8 months ago
Read our Fantasy Premier League Wildcard guide for the full understanding of how the chip works, when, and why use it. We will look in detail at how to use this ultimate fantasy weapon effectively and help you significantly improve your overall score at the end of the FPL season. Let's dive deeper.
In FPL, players are given one free transfer per week (which you may save to use before the subsequent game week), with each additional transfer incurring a penalty of –4 points. For instance, in case you have one free transfer available but make 3 transfers in a single game week, you are going to have 8 points subtracted from your overall score.
Wildcard allows you to make unlimited transfers without suffering point deductions, enabling fantasy football players to overhaul their squads without the crippling effect of point deductions.
As I have already mentioned, a Wildcard enables you to make unlimited free transfers between game week deadlines. You should play a Wildcard when you feel like making numerous changes to the team of yours. For instance, if your team is underperforming or has suffered a great number of injuries.

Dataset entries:
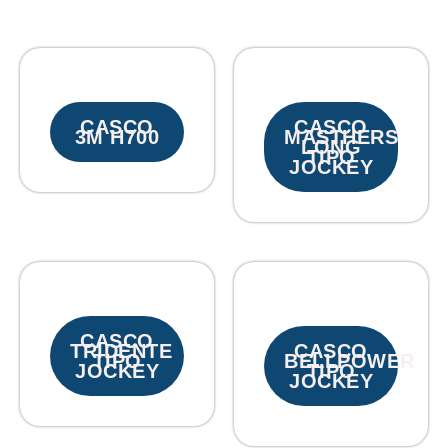
CASCO
CASCO
3M H700
MASTHERS
LONG
TIPO
JOCKEY
CASCO
TRIDENTE
CASCO
TIPO
BELLPOWER
JOCKEY
TIPO
JOCKEY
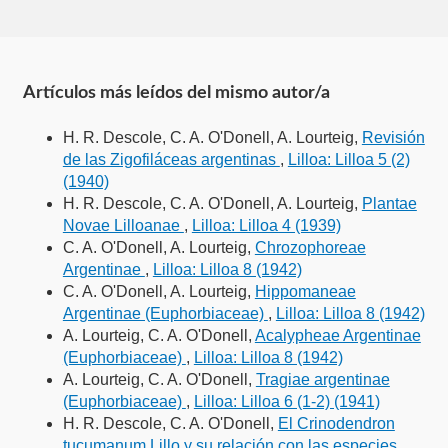
Artículos más leídos del mismo autor/a
H. R. Descole, C. A. O'Donell, A. Lourteig,
Revisión
de las Zigofiláceas argentinas
,
Lilloa: Lilloa 5 (2)
(1940)
H. R. Descole, C. A. O'Donell, A. Lourteig,
Plantae
Novae Lilloanae
,
Lilloa: Lilloa 4 (1939)
C. A. O'Donell, A. Lourteig,
Chrozophoreae
Argentinae
,
Lilloa: Lilloa 8 (1942)
C. A. O'Donell, A. Lourteig,
Hippomaneae
Argentinae (Euphorbiaceae)
,
Lilloa: Lilloa 8 (1942)
A. Lourteig, C. A. O'Donell,
Acalypheae Argentinae
(Euphorbiaceae)
,
Lilloa: Lilloa 8 (1942)
A. Lourteig, C. A. O'Donell,
Tragiae argentinae
(Euphorbiaceae)
,
Lilloa: Lilloa 6 (1-2) (1941)
H. R. Descole, C. A. O'Donell,
El Crinodendron
tucumanum Lillo y su relación con las especies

• Requirement 1: Could you format the listing entries as a numbered list, starting from the line containing "Artículos más leídos del mismo autor/a" up to and including the last line of the listing, with any blank lines left out?
• Requirement 2: Can you resume the text on the Fantasy Premier League Wildcard chip, starting right after its final sentence?
The Wildcard text and the listing have no connection to each other.

• Task output 1:
1. Artículos más leídos del mismo autor/a
2. H. R. Descole, C. A. O'Donell, A. Lourteig,
3. Revisión
4. de las Zigofiláceas argentinas
5. ,
6. Lilloa: Lilloa 5 (2)
7. (1940)
8. H. R. Descole, C. A. O'Donell, A. Lourteig,
9. Plantae
10. Novae Lilloanae
11. ,
12. Lilloa: Lilloa 4 (1939)
13. C. A. O'Donell, A. Lourteig,
14. Chrozophoreae
15. Argentinae
16. ,
17. Lilloa: Lilloa 8 (1942)
18. C. A. O'Donell, A. Lourteig,
19. Hippomaneae
20. Argentinae (Euphorbiaceae)
21. ,
22. Lilloa: Lilloa 8 (1942)
23. A. Lourteig, C. A. O'Donell,
24. Acalypheae Argentinae
25. (Euphorbiaceae)
26. ,
27. Lilloa: Lilloa 8 (1942)
28. A. Lourteig, C. A. O'Donell,
29. Tragiae argentinae
30. (Euphorbiaceae)
31. ,
32. Lilloa: Lilloa 6 (1-2) (1941)
33. H. R. Descole, C. A. O'Donell,
34. El Crinodendron
35. tucumanum Lillo y su relación con las especies

• Task output 2:
When altering your squad with a Wildcard, you have to stay within the current budget restraints. Do not think you are given an unlimited budget when making use of a Wildcard!
The fantasy league wildcard chip may be utilized twice a season, once in the first part of the season (before Sat 28 December,14:30, in the season of 2019/20), and the other time in the other half of the season. If you fail or forget to use a Wildcard in the first part of the season, it is expended and does not roll over to be used with your other one in the second part of the season.
Wildcards are triggered on the transfers page of your FPL team but do not activate until you've made and confirmed your transfers.
Follow these steps to play a Wildcard in your Fantasy Premier League:
1. Go to transfers by clicking the "Transfers" tab of the menu.
2. Remove all the players you want to get rid of. Do this by clicking the 'X' near a player's jersey. The number of points you lose will be displayed in a box at the center of the screen.
3. Once you have transferred more than 2 players out, a button 'Play Wildcard becomes active. You will find it next to 'Auto Pick' and 'Reset' buttons just above your team screen.
4. When you click the Wildcard button, a pop-up window will remind you that the Wildcard won't be activated until the transfers are made and confirmed.
5. Choose new players to replace the ones not needed in your team any longer and click 'Make Transfers'. Another box will pop up to confirm whether you really want to play the Wildcard.
6. Click 'Confirm Transfers (and Play Wildcard )' in case you are sure. You now have till the next game week deadline to tinker with your squad and make any corrections you want.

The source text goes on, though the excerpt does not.